É certamente um ponto de vista de algum interesse e valia, mas alçá-lo a altura de certeza em vez de tendência, de categoria qualitativa no lugar de descritiva (dentro de seus respectivos gêneros) é ser eventualmente forçado a lidar com exceções que por ventura surgem e minam a solidez das categorias (e surpreende que ainda existam os que buscam certezas perfeitas ao falar de literatura). Como pensar no poético como essencialmente ou necessariamente monológico diante da poética de Francisco Alvim, de seus mini-poemas que freqüentemente dão voz aos preconceitos, aos recalques, à mesquinharia (Olha: “um preto falando/ com toda clareza/ e simpatia humana”; ou Viúva: “Luís me amava muito/ muito mesmo/ apesar de suas amantes/ foi por isso que nunca me separei”)?

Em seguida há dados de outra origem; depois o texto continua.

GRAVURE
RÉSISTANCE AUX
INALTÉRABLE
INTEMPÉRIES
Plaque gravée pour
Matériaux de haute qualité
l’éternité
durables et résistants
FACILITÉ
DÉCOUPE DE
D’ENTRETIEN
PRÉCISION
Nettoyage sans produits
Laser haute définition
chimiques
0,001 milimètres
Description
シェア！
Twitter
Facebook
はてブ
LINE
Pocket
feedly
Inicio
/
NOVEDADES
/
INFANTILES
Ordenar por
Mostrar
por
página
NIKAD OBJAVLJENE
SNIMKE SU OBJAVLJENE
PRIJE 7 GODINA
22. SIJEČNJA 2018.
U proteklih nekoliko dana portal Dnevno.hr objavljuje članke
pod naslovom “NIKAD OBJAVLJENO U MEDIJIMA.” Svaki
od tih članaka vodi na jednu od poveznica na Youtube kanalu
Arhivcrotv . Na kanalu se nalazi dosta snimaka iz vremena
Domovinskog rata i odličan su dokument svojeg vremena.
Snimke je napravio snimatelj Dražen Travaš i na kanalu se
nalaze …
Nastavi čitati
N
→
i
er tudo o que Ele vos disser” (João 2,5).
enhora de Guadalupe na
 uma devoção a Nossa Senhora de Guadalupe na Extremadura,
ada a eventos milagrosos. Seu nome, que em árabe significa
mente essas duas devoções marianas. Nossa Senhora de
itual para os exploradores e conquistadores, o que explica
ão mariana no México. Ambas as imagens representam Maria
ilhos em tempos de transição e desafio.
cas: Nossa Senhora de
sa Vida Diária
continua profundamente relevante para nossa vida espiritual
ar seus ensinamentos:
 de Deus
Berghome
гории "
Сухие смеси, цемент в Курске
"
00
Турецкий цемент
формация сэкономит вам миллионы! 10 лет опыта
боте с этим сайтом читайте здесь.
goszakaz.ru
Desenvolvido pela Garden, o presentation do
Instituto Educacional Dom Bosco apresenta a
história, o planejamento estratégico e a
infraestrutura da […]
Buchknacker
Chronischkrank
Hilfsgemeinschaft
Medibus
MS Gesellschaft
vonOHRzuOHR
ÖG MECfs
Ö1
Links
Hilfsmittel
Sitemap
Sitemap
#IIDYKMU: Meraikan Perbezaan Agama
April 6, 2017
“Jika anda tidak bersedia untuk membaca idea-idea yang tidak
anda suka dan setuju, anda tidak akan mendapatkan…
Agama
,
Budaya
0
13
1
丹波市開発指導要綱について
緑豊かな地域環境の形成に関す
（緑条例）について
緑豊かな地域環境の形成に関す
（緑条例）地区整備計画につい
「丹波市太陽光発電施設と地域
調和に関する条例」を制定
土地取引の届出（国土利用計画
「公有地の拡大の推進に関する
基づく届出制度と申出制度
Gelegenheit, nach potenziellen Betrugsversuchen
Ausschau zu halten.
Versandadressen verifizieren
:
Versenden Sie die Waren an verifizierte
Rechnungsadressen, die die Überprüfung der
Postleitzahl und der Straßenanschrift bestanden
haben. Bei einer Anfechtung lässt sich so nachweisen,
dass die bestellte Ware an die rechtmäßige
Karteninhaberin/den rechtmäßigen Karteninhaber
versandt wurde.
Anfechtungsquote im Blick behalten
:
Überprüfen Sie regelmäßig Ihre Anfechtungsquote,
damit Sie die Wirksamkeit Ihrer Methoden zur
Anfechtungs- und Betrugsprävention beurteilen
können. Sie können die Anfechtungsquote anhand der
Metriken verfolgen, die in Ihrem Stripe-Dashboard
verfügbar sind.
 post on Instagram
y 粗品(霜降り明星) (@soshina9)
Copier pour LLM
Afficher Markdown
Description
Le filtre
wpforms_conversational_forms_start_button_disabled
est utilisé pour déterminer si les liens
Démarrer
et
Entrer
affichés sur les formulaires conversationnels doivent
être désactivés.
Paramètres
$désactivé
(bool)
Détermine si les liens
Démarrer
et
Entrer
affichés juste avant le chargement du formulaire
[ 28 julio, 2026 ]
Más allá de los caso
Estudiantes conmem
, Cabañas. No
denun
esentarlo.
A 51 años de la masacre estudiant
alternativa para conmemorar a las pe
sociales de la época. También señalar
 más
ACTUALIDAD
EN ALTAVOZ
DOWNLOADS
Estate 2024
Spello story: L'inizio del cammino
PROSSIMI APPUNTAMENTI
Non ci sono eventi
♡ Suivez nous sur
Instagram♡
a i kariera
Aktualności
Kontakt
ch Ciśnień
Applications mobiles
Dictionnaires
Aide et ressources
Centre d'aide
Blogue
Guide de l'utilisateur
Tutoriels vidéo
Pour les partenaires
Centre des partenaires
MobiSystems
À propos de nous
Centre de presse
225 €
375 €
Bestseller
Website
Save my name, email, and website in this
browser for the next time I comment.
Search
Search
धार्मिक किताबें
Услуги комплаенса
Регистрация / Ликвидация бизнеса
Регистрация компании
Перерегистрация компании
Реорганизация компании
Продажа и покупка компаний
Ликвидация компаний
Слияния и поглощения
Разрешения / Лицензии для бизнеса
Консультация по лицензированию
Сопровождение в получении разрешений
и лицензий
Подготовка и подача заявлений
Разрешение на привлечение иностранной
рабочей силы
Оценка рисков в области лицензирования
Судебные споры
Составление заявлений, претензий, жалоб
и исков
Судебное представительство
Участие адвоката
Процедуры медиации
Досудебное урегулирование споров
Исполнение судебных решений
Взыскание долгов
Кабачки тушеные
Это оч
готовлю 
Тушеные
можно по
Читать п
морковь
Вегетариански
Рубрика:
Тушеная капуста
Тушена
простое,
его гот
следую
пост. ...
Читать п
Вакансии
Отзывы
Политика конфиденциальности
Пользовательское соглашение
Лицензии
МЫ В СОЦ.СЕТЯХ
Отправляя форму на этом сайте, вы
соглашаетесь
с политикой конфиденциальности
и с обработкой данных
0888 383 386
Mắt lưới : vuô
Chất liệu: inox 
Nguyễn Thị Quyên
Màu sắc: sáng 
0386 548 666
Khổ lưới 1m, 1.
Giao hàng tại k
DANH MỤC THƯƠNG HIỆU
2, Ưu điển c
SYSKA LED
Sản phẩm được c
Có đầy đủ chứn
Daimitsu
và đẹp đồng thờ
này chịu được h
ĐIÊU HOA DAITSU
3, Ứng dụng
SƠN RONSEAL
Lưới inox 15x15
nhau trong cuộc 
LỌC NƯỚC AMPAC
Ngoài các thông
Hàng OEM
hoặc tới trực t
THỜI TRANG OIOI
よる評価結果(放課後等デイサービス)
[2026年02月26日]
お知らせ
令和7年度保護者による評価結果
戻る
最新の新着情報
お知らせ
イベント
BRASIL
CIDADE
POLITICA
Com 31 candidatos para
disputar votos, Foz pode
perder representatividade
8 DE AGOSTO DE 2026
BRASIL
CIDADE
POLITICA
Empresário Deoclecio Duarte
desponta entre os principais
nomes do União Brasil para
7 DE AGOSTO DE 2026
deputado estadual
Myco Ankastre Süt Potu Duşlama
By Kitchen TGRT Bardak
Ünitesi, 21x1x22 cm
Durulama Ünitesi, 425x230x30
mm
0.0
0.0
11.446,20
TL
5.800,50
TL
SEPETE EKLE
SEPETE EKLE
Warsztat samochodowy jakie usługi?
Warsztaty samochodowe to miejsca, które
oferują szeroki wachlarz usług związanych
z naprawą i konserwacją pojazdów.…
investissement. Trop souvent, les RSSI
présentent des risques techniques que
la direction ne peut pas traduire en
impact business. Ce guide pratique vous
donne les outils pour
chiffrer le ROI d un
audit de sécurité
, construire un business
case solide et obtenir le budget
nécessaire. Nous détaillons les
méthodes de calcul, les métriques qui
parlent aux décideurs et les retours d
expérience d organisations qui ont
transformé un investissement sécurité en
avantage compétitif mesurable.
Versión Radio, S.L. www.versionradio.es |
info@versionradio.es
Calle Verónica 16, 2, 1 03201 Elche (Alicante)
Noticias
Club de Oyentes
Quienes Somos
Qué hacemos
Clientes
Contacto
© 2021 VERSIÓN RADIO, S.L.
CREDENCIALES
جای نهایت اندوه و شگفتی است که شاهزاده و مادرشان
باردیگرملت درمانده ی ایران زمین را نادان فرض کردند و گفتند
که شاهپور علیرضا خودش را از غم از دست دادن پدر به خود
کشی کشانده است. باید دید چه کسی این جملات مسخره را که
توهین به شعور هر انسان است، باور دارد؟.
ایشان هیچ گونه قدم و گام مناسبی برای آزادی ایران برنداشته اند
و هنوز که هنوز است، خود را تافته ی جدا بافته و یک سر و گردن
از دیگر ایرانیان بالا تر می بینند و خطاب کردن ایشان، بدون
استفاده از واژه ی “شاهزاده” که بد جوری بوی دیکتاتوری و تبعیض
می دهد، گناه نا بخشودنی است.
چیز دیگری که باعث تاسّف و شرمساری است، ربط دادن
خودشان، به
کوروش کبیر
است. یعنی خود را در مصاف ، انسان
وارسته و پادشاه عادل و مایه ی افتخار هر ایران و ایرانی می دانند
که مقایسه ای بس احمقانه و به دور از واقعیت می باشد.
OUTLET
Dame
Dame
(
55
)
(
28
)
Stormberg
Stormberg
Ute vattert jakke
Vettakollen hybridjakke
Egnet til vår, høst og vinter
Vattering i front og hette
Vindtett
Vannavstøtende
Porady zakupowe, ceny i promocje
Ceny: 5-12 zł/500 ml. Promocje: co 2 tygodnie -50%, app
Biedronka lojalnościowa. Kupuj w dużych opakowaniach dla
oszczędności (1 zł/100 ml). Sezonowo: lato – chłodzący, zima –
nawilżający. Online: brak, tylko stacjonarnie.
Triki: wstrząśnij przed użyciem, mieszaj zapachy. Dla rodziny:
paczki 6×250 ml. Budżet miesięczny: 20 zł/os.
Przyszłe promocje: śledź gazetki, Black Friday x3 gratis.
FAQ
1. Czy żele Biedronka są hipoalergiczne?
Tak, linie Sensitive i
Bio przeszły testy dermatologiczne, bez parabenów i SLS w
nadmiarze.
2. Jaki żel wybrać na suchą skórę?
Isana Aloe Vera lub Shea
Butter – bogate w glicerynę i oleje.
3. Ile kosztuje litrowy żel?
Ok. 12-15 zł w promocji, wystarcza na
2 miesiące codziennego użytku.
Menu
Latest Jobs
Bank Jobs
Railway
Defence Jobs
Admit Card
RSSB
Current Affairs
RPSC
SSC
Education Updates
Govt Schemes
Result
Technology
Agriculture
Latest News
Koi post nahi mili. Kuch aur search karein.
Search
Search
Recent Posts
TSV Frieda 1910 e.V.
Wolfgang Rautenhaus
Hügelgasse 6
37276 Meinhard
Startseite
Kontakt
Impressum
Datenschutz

É possível ainda pegar um exemplo já canonizado (citado por Tezza como sendo particularmente próximo de sua sensibilidade), Drummond em Morte do leiteiro, em que a voz do personagem-assassino ressoa quando o poeta escreve o verso “Ladrão? Se pega com tiro” ou “Meu Deus, matei um inocente” (sem qualquer marcação de verbo dicendi). Existirão os que sustentem que Drummond seria Drummond, um caso à parte, mas como se conseguiria defender o cânone como exceção?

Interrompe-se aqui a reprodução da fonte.